Eu, Tonya
Sem Estofo
O trailer de Eu, Tonya
traz em seu bojo a transcrição de um artigo que afirma ser este ”Os Bons Companheiros da patinação”. A
comparação cria uma expectativa que infelizmente não é satisfeita, haja vista
que falta estofo ao diretor Craig Gillespie para compor um trabalho frenético aos moldes do que
faz com inegável competência Martin Scorsese, afinal, os cortes, músicas,
quebras da quarta parede e piadinhas são por aquele primeiro empregados com
tamanho excesso que a carga dramática da história de Tonya Harding resta
diluída, ou, como escreve Renato Furtado em texto ora transcrito por analogia: “entre as cenas de ação e as gags, quase não
sobra tempo para construir o drama”¹.

__Objetivos__
a – Traduza para o inglês esta frase da crítica de Eu, Tonya: «O trailer de Eu, Tonya traz em seu bojo a transcrição de um artigo que afirma ser este ”Os Bons Companheiros da patinação”.»
b – Quais pessoas a crítica de Eu, Tonya cita com nome e sobrenome? Liste todas.

__Material fornecido__

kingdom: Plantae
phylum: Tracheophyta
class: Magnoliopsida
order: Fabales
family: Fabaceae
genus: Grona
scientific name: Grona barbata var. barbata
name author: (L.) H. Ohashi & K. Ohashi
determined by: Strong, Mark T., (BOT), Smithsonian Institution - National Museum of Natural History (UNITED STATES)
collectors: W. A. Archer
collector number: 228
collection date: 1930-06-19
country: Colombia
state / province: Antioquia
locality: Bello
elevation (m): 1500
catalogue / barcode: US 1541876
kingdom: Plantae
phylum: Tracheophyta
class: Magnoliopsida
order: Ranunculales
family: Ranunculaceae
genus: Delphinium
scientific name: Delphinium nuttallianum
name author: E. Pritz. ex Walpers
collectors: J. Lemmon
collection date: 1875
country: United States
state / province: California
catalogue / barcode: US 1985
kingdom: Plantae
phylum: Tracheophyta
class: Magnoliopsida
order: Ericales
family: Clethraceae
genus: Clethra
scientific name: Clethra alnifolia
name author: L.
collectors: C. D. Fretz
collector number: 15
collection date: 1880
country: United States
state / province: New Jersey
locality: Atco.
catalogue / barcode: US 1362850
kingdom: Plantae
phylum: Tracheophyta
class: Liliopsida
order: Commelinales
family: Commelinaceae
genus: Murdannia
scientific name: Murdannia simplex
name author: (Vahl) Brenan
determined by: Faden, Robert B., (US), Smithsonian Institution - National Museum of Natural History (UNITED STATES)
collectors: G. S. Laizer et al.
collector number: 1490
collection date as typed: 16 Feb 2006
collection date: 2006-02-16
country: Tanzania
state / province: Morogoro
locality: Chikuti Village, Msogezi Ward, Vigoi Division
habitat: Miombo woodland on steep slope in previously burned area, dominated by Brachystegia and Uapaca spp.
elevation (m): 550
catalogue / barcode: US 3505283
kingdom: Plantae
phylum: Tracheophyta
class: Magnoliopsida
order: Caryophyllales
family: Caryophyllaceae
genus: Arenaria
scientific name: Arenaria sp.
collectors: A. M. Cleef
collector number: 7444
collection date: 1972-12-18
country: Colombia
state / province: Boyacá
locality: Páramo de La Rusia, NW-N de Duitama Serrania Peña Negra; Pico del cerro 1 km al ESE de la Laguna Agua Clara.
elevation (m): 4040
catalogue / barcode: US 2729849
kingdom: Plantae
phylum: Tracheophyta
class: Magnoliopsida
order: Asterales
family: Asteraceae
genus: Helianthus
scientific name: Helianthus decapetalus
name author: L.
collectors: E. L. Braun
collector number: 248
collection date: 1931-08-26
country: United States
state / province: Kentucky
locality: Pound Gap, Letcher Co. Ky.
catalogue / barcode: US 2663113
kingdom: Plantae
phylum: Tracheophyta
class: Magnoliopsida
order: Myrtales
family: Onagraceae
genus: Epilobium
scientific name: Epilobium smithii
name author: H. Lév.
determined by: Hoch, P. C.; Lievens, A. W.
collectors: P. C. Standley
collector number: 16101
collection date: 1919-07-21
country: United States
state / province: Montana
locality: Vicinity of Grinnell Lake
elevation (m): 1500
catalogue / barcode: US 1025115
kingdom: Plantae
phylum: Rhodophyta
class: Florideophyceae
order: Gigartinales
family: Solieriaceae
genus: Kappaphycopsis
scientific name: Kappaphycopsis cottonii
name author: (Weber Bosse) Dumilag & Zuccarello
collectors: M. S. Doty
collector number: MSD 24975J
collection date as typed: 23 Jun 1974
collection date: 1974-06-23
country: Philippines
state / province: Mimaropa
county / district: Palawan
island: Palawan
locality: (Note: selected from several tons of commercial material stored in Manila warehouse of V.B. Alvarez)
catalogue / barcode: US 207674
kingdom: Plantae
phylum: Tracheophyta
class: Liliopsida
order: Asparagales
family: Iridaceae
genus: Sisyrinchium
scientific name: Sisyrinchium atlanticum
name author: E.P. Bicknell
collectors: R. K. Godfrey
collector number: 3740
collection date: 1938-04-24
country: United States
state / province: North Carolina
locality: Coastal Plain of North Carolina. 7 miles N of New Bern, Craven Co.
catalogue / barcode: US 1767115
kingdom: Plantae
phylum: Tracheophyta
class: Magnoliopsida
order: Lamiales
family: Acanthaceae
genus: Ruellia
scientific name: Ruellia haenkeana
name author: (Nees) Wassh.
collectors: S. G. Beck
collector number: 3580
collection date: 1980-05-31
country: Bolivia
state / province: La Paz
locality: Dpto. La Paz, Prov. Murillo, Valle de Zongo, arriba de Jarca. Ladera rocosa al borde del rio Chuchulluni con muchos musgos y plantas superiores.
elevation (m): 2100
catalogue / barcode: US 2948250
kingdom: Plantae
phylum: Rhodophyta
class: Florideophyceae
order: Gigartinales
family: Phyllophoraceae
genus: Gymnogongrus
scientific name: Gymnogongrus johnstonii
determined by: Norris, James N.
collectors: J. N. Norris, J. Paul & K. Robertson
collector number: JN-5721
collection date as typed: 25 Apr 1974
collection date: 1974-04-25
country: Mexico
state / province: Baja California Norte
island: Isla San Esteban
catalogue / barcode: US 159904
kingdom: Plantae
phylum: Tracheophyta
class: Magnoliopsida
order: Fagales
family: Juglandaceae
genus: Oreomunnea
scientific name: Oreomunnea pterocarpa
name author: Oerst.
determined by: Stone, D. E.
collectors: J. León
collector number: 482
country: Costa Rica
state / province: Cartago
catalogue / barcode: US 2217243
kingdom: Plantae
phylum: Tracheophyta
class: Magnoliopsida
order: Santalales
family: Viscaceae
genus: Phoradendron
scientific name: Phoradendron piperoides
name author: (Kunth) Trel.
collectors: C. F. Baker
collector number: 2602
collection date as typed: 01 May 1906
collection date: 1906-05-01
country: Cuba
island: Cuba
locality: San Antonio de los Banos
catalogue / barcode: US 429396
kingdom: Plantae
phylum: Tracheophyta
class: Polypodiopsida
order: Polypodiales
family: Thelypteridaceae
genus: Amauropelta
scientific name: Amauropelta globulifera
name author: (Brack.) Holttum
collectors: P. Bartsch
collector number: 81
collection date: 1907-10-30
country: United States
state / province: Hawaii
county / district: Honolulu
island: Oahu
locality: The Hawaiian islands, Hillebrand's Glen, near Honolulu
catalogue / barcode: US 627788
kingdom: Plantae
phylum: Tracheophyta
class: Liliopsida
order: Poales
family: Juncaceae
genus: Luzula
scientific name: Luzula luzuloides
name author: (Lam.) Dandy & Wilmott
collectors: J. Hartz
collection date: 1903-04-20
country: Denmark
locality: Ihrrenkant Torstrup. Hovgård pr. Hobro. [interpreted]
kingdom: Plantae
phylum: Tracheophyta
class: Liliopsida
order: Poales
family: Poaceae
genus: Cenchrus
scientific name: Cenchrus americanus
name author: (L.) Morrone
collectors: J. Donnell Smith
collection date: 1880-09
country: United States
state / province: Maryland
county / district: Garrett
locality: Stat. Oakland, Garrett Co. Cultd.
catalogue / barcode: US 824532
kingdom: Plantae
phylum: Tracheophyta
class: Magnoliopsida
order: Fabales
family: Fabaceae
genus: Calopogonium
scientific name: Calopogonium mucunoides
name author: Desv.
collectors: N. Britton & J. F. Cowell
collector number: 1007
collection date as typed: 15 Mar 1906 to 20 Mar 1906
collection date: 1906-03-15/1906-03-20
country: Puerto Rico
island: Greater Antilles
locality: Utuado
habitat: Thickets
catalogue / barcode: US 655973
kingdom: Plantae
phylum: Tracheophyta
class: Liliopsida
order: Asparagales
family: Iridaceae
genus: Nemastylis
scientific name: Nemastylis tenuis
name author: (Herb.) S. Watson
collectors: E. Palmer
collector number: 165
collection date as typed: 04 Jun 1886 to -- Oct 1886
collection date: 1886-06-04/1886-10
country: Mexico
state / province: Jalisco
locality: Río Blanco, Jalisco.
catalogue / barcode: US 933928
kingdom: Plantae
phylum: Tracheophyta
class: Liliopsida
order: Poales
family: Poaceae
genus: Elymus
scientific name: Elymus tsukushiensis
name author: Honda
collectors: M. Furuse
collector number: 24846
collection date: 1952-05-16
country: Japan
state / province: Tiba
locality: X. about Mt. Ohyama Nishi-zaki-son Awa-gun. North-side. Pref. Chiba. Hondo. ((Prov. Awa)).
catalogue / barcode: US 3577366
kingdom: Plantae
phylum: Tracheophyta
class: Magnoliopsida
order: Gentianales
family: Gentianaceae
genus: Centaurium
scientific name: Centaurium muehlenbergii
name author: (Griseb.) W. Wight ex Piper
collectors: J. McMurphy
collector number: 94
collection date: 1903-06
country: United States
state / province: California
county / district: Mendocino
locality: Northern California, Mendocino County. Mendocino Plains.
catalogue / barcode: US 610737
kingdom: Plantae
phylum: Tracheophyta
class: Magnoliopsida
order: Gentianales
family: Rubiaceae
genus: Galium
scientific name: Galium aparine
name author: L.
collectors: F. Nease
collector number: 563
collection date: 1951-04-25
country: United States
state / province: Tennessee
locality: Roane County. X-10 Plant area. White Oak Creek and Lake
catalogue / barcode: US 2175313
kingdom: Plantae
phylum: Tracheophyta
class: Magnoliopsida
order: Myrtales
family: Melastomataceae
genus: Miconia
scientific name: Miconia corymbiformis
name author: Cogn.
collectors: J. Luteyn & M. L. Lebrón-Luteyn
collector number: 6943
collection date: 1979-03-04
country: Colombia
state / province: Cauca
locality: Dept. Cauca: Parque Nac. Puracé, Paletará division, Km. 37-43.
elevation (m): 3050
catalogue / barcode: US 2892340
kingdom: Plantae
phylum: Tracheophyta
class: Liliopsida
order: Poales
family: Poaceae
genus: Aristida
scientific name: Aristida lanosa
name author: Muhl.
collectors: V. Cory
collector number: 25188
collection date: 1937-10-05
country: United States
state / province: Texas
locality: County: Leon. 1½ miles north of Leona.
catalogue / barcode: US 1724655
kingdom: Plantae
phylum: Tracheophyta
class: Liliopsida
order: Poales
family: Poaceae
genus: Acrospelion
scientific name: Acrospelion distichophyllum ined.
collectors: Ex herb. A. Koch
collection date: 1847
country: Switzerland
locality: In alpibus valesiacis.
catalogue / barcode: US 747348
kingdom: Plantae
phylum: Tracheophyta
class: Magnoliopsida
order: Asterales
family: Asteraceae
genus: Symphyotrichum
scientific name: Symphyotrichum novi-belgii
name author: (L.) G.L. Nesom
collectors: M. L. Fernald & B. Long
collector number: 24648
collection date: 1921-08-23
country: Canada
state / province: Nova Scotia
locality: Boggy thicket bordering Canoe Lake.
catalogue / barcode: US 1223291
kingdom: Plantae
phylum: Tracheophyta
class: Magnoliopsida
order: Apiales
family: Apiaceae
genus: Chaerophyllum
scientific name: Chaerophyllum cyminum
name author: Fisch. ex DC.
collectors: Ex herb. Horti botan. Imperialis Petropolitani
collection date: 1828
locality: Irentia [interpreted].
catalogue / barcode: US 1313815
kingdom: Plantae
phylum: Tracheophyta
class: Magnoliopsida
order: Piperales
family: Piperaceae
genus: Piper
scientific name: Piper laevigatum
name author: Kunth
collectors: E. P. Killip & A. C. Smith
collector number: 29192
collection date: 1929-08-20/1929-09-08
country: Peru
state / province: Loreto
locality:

__Respostas esperadas__
a – The trailer for I, Tonya carries within it the transcription of an article claiming that this is "the Goodfellas of figure skating."

b –
Craig Gillespie
Martin Scorsese
Tonya Harding
Renato Furtado